EXERCISE AIM: Since the pictures are not wanted, retype the listing below exactly and without them.

EXERCISE DATA:
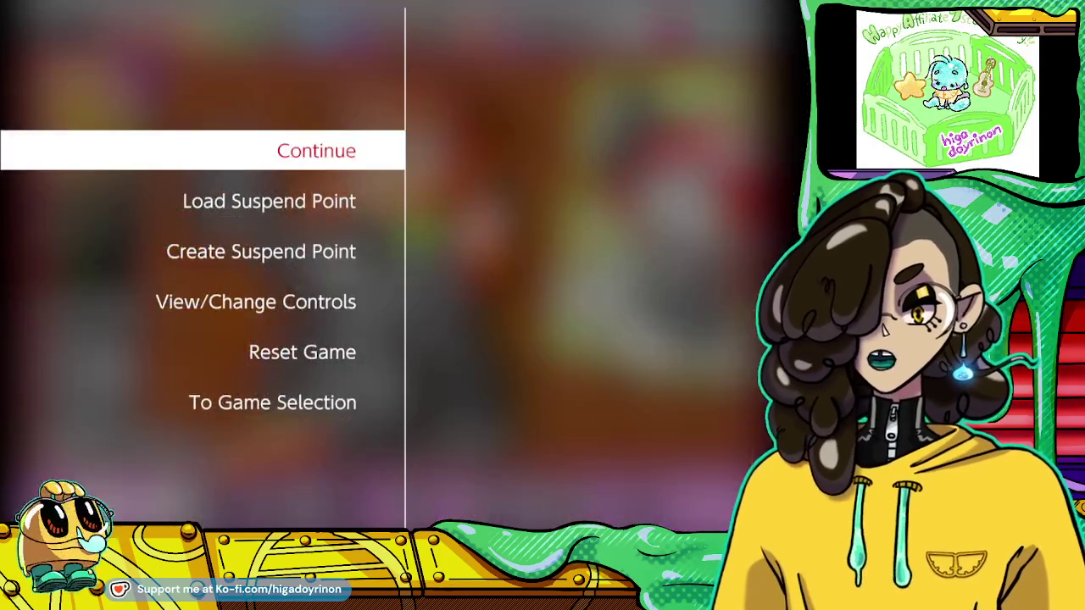
# Save the updated brick-wall drawing over Save slot 1 and return to painting
pyautogui.press('Down')
pyautogui.press('Down')
pyautogui.press('Right')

OUTPUT:
# Save the updated brick-wall drawing over Save slot 1 and return to painting
pyautogui.press('Down')
pyautogui.press('Down')
pyautogui.press('Right')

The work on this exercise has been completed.